───── PROVIDED INFORMATION ─────

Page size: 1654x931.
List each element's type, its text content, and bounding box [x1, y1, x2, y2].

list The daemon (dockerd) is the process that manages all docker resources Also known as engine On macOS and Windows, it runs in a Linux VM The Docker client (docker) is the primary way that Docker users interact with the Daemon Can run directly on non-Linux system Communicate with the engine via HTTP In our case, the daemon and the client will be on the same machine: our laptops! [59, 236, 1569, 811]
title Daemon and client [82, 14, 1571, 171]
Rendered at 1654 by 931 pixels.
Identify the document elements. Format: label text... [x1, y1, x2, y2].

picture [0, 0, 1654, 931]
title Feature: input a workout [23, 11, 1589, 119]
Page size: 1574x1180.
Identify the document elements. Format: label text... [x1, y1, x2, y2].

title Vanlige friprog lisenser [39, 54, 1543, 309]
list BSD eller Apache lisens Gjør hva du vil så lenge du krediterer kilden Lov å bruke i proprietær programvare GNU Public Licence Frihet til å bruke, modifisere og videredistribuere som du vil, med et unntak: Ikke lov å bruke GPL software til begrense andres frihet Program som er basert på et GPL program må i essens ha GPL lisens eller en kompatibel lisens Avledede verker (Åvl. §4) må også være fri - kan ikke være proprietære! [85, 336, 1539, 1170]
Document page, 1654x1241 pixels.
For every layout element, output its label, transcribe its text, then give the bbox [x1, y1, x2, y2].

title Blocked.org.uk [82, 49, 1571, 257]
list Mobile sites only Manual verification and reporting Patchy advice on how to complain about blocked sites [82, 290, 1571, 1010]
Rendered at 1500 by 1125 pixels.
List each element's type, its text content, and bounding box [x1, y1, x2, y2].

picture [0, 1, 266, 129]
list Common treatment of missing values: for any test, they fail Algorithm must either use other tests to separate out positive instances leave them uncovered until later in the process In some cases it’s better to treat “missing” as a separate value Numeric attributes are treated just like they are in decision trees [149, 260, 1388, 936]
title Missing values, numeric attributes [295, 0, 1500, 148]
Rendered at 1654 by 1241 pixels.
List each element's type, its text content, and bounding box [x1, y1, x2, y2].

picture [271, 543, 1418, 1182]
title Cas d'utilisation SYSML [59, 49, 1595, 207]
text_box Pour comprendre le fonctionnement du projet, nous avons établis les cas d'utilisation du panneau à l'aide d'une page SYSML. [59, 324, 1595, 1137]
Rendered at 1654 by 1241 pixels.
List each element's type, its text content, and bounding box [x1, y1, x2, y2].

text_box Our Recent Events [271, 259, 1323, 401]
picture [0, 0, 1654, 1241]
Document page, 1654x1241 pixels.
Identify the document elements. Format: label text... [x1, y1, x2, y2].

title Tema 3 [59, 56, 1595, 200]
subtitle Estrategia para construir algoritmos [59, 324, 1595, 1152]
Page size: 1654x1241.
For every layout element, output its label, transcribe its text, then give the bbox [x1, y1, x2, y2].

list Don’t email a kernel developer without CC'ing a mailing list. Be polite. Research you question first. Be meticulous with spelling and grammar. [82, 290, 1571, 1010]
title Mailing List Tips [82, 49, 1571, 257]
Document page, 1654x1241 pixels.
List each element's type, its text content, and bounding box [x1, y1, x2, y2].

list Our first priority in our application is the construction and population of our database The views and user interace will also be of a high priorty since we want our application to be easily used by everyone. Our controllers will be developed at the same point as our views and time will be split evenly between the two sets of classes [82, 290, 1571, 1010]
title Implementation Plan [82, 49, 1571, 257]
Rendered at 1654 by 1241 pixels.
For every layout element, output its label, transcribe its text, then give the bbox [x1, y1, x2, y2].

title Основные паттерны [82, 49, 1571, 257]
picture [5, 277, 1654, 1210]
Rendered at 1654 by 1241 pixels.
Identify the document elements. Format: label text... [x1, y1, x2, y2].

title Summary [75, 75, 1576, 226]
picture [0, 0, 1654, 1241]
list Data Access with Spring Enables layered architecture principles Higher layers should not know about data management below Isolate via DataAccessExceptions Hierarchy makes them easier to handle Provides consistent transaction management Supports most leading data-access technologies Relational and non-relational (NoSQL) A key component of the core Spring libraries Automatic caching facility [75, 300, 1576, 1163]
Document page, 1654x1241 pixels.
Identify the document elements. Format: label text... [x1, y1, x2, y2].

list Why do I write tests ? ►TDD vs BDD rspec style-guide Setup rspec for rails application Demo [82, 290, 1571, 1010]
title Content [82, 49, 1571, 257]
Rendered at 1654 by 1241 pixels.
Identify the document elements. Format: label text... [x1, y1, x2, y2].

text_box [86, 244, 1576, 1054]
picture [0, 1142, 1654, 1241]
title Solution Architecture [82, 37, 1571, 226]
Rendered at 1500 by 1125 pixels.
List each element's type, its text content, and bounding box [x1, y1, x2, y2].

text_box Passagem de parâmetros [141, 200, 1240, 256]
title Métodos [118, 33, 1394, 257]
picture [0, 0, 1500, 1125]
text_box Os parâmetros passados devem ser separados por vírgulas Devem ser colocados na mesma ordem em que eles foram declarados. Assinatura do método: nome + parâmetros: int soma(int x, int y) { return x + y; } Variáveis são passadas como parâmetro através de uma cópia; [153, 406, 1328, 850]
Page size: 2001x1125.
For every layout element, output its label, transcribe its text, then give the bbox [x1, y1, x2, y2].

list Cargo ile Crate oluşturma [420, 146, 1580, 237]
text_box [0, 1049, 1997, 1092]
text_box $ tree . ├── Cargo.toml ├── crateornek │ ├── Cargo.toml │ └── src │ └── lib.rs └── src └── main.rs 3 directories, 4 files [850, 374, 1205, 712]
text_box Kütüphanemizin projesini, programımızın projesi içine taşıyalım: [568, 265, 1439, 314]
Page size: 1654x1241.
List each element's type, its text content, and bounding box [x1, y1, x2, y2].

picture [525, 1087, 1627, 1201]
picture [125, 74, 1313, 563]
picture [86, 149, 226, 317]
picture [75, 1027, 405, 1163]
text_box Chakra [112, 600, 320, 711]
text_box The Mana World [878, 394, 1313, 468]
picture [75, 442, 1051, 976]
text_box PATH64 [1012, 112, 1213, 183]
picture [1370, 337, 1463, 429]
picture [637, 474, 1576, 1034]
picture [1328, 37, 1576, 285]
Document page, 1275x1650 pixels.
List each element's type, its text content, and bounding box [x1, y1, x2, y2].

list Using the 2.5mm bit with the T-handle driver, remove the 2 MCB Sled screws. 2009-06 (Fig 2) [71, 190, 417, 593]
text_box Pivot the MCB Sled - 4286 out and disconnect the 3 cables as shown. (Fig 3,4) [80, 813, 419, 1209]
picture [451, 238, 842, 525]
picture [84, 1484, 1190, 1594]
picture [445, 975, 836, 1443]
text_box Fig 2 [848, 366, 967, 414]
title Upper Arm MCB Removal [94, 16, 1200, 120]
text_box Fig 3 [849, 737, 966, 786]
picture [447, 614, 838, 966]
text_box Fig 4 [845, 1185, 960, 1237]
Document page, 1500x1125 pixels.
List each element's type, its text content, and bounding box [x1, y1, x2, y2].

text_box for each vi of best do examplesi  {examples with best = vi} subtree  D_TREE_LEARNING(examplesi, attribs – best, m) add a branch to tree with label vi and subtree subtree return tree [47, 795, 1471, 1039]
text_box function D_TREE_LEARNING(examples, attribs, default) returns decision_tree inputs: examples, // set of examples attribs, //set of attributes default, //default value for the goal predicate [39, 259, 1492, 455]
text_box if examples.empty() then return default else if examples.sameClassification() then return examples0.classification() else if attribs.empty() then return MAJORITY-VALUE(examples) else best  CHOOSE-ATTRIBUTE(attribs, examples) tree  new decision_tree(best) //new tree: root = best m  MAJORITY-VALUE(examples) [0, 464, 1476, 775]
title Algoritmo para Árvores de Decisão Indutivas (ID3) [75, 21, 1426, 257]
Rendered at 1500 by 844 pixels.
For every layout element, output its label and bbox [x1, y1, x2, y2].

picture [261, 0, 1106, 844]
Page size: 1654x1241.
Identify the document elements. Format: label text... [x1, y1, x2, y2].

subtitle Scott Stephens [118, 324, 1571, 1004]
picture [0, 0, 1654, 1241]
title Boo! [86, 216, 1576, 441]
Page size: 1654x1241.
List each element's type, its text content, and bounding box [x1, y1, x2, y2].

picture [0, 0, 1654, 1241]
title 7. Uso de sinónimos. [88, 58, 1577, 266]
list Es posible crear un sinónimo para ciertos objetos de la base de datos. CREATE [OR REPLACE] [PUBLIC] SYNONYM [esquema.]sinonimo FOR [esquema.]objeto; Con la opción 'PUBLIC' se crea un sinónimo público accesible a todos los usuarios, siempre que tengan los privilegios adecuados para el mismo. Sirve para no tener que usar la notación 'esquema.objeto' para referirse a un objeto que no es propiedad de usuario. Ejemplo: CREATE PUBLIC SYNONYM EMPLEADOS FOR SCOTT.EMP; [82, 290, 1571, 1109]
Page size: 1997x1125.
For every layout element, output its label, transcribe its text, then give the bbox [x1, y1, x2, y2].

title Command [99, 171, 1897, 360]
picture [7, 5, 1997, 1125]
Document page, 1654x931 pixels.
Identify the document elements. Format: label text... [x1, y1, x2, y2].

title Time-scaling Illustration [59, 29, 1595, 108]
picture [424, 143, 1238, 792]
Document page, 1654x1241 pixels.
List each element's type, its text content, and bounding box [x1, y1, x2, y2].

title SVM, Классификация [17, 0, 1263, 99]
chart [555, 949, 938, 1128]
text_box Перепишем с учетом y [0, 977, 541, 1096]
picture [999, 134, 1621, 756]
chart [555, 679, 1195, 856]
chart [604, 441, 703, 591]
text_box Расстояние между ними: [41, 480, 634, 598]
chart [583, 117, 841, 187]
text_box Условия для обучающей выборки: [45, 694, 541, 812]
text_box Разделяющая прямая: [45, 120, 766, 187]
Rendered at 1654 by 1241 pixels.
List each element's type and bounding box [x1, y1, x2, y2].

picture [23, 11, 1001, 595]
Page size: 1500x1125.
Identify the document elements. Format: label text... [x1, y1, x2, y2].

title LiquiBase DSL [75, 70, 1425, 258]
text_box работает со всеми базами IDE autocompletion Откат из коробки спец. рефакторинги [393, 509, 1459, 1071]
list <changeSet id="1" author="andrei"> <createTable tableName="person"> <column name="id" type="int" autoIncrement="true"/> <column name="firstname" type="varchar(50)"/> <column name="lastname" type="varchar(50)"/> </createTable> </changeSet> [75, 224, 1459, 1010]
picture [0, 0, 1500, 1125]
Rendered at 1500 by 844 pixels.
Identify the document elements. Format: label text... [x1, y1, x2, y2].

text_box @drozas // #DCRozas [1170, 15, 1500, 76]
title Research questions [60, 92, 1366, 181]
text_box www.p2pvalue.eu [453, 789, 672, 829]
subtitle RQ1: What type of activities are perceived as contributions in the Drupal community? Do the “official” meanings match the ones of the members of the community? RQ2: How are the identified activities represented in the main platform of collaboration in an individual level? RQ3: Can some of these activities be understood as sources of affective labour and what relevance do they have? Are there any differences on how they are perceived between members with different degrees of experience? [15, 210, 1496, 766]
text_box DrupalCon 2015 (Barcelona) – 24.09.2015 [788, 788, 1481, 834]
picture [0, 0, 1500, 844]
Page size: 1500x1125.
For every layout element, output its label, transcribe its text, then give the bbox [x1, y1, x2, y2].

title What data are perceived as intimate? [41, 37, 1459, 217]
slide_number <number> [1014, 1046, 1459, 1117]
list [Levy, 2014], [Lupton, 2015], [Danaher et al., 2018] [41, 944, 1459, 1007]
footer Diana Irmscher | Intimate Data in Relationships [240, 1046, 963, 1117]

─────

Copy the material from the line with "Document page, 1500x1125 pixels." up to and including the line with "title Boo! [86, 216, 1576, 441]", substituting "px" for each "pixels" and keeping everything else the same.

Document page, 1500x1125 px.
List each element's type, its text content, and bounding box [x1, y1, x2, y2].

text_box for each vi of best do examplesi  {examples with best = vi} subtree  D_TREE_LEARNING(examplesi, attribs – best, m) add a branch to tree with label vi and subtree subtree return tree [47, 795, 1471, 1039]
text_box function D_TREE_LEARNING(examples, attribs, default) returns decision_tree inputs: examples, // set of examples attribs, //set of attributes default, //default value for the goal predicate [39, 259, 1492, 455]
text_box if examples.empty() then return default else if examples.sameClassification() then return examples0.classification() else if attribs.empty() then return MAJORITY-VALUE(examples) else best  CHOOSE-ATTRIBUTE(attribs, examples) tree  new decision_tree(best) //new tree: root = best m  MAJORITY-VALUE(examples) [0, 464, 1476, 775]
title Algoritmo para Árvores de Decisão Indutivas (ID3) [75, 21, 1426, 257]
Rendered at 1500 by 844 px.
For every layout element, output its label and bbox [x1, y1, x2, y2].

picture [261, 0, 1106, 844]
Page size: 1654x1241.
Identify the document elements. Format: label text... [x1, y1, x2, y2].

subtitle Scott Stephens [118, 324, 1571, 1004]
picture [0, 0, 1654, 1241]
title Boo! [86, 216, 1576, 441]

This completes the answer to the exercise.